Foto: Van Marty y Rubén López (IGN)
Foto: Van Marty y Rubén López (IGN)

Entre 24 y 84 días fue la duración que estimaban los expertos los primeros días después del 19 de septiembre, teniendo en cuenta el mínimo y el máximo que ha durado una erupción en La Palma.

Ya el 11 de octubre superó la duración de la erupción del famoso volcán de Teneguía (24 días) y hoy, 11 de diciembre, supera la duración de la erupción de Roques de Jedey/Tejuya (19 de mayo a 10 de agosto de 1585) y se convierte en la más duradera de las que hay constancia en la Isla.

La erupción más duradera y, a la vez, la que más daño ha hecho en el corazón de los palmeros. Hasta quienes han llegado a vivir tres volcanes en La Palma, aseguran que este es distinto a los demás, que ha sido «un monstruo».

«Un monstruo» que ha sacado de sus casas a unas 6.000 personas, ha sepultado más de 1.184 hectáreas y, bajo ellas, 1.628 construcciones destruidas o dañadas, de las que 1.304 son viviendas, y más de 360 de cultivos. Un barrio entero y otro tanto han desaparecido, el Valle de Aridane ha quedado partido en dos con miles y miles de sueños rotos, que hoy ponen su mirada en la reconstrucción.
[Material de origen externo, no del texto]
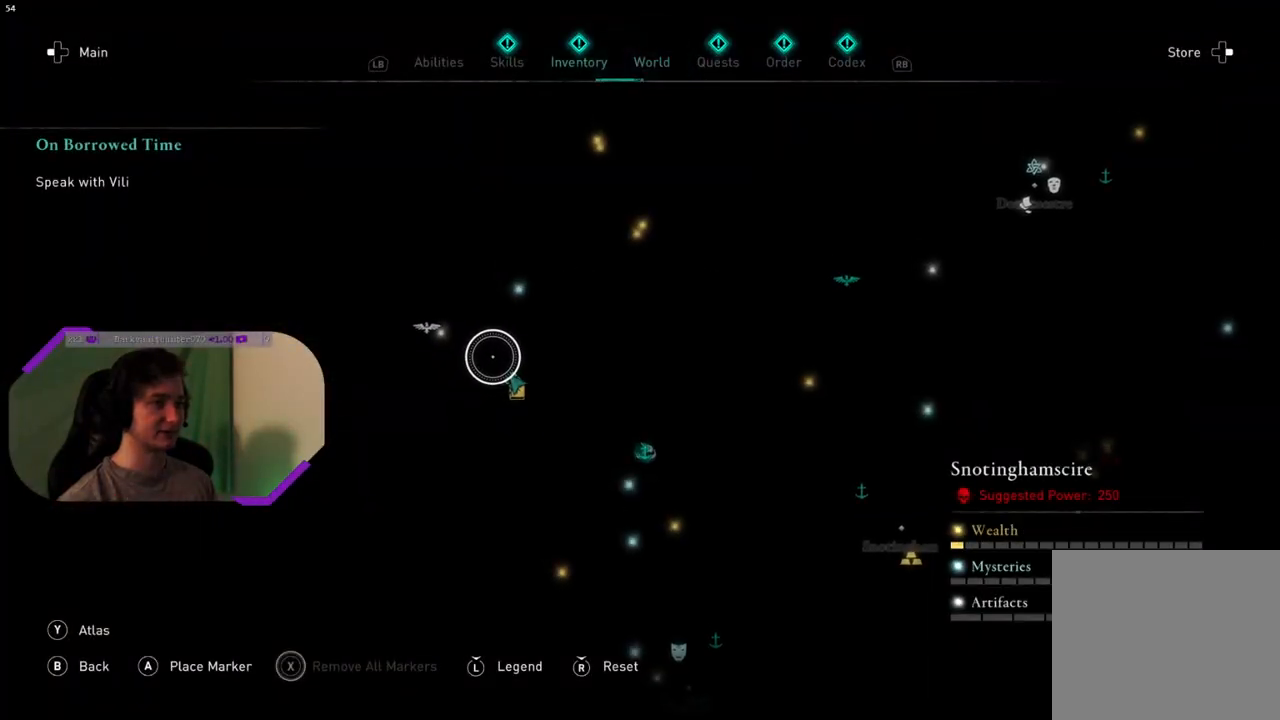
{"buttons": [], "left_stick": "center", "right_stick": "center", "events": [[50, "L1", "down"], [133, "L1", "up"]]}
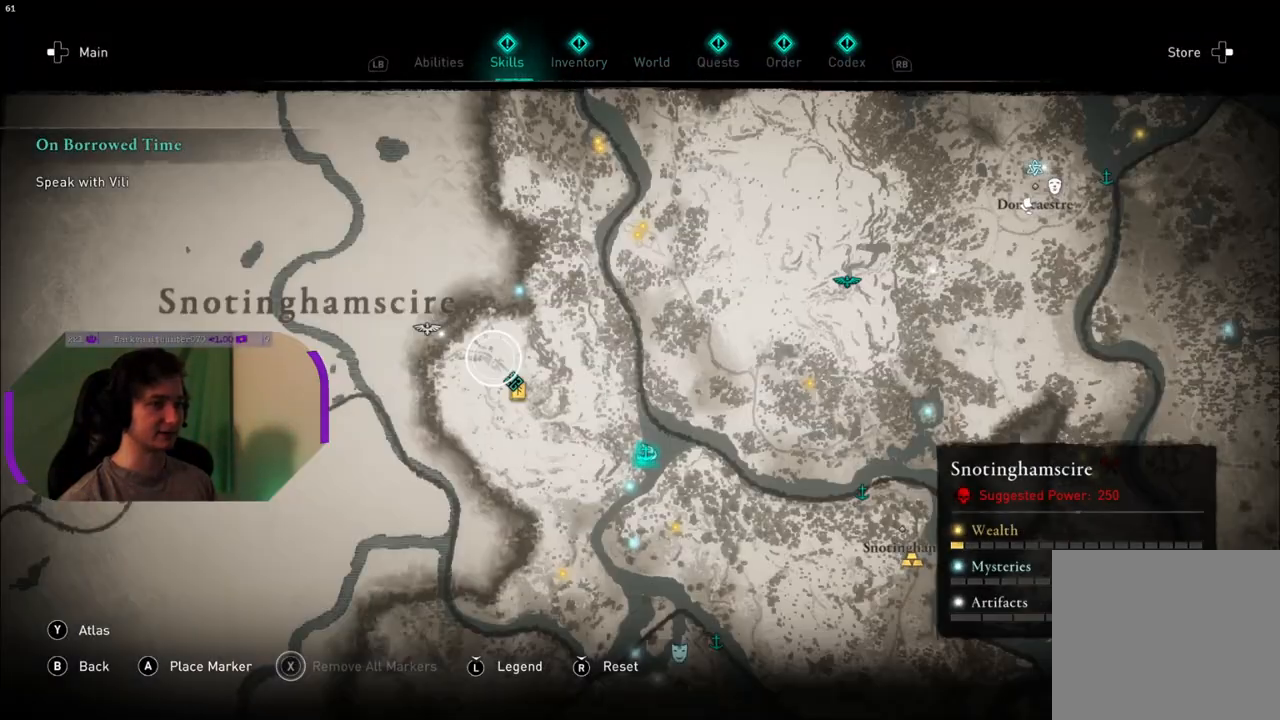
{"buttons": [], "left_stick": "center", "right_stick": "center", "events": []}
84 días en los que muchos han ubicado La Palma en el mapa, en los que esta pequeña isla canaria ha abierto informativos, ha sido portada en todos los periódicos y ha movilizado una de las mayores olas de solidaridad que seguramente podamos ver. Se han roto miles de vidas; pero el dolor se ha multiplicado en forma de cariño, en forma de millones de donaciones y miles de voluntarios que han tenido más fuerza que el propio volcán.

Resiliencia. No hay otra palabra que defina a la gente de La Palma. Aunque son 84 días de catástrofe, también lo han sido de ejemplo. Por el esfuerzo y la fuerza que han demostrado palmeros y palmeras; por ver cómo expertos y científicos han hecho de una tienda de campaña, una furgoneta o un local con cuatro mesas, su casa; por escuchar, ver y leer periodistas que amanecen y anochecen contando lo que ocurre en el Valle de Aridane; porque quienes están detrás del PEVOLCA han perdido la noción del tiempo y no importa qué día sea porque…La Palma y su gente se han convertido en lo primero.

84 días en los que ha cabido mucha destrucción y, por desgracia, seguirá siendo así; pero en los que no cabe el agradecimiento y la fortaleza de un pueblo que no pierde la esperanza de reconstruir lo que la lava ha hecho desaparecer.